Whilst the Board believes that the Company could potentially deliver value significantly in excess of the current share price in the medium to long term through the implementation of the Strategic Proposal, it also acknowledges that there is execution risk associated with this transformation and re-positioning of the Company. During the recent shareholder engagement, a significant number of shareholders expressed a clear preference for liquidity rather than the Strategic Proposal, notwithstanding the material risks to achieving value in a reasonable timeframe associated with a liquidation of the Company’s portfolio in the current challenging market backdrop.

Following this engagement, it is clear to the Board and the Manager that there is insufficient support from shareholders to pass the special resolution required to successfully implement the Strategic Proposal.

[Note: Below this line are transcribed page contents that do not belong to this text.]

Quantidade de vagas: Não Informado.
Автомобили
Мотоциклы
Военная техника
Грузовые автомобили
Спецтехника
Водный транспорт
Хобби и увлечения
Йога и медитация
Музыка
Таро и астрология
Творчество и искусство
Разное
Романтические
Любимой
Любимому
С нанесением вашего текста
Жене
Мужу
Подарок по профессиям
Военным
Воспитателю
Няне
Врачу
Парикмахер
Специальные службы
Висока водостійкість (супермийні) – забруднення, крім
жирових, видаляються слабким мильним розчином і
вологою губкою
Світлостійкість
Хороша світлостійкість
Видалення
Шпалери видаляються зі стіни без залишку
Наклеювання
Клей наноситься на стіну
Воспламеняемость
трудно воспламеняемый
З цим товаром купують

The Board remains focused on delivering shareholder value and has carefully assessed all actionable options currently available to the Company to achieve that objective. Accordingly, the Board has unanimously concluded that it is currently in the best interests of its shareholders, as a whole, to pursue a managed wind-down of the Company’s investment portfolio (the “Managed Wind-Down“). The Board will give consideration as to how best to ensure the Company is able to continue operating its ordinary activities, whilst ensuring that it can deliver shareholder value through disposals and ultimately a full liquidation of the Company’s portfolio. The Board remains open to proposals for any, or all, of the assets of the Company’s portfolio.

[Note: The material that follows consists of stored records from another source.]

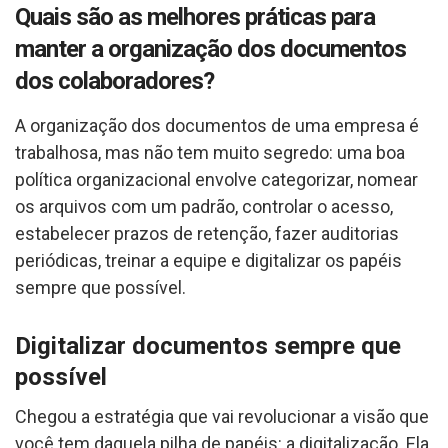
Quais são as melhores práticas para
manter a organização dos documentos
dos colaboradores?
A organização dos documentos de uma empresa é
trabalhosa, mas não tem muito segredo: uma boa
política organizacional envolve categorizar, nomear
os arquivos com um padrão, controlar o acesso,
estabelecer prazos de retenção, fazer auditorias
periódicas, treinar a equipe e digitalizar os papéis
sempre que possível.
Digitalizar documentos sempre que
possível
Chegou a estratégia que vai revolucionar a visão que
você tem daquela pilha de papéis: a digitalização. Ela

The Board now intends to agree appropriate arrangements to effect the Managed Wind-Down and align economic interests towards monetising assets. The Board and the Manager have agreed in good faith to minimise any termination fees that could potentially be payable to the Manager, on the basis that if termination does occur, the Manager’s contractual notice period would be deemed to have commenced on today’s date.

The Board wishes to express its sincere appreciation to its shareholders for their recent engagement and constructive discussions. Moreover, the Board would also like to express its gratitude for the perseverance and support that shareholders have demonstrated through what the Board recognises has been, and continues to be, a very challenging time for the Company.

Further information

The Board will commence a process to evaluate the appropriate management arrangements of the Managed Wind-Down process shortly. In due course, the Board will announce the requisite changes required to the Company’s policies to facilitate a successful Managed Wind-Down and return of capital to shareholders over time. Further details will be announced as and when appropriate. 

Tony Roper, Chair of SEIT, commented:

“Since the material increase to interest rates in late 2022, the macro environment and investment trust landscape has become increasingly challenging and it has become clear to the Board that SEIT, like a lot of its investment trust peers, can no longer deliver returns that are acceptable to shareholders in its current structure and the status quo is not viable.

The Board is acutely aware of the reduction in share price in recent years and we recognise the frustration and uncertainty this has caused. We have listened carefully to the views expressed in our recent shareholder engagement and are grateful for the constructive dialogue and candour shown throughout.

Having considered a wide range of options, and in light of the clear preference for liquidity in addition to value, the Board believes that proposing a managed wind-down is the most appropriate course of action to seek to deliver value and provide shareholders with a clearer path to realisations, notwithstanding the execution challenges of achieving this objective in the current market environment.

We will continue to engage closely with shareholders as these plans evolve in the coming months.”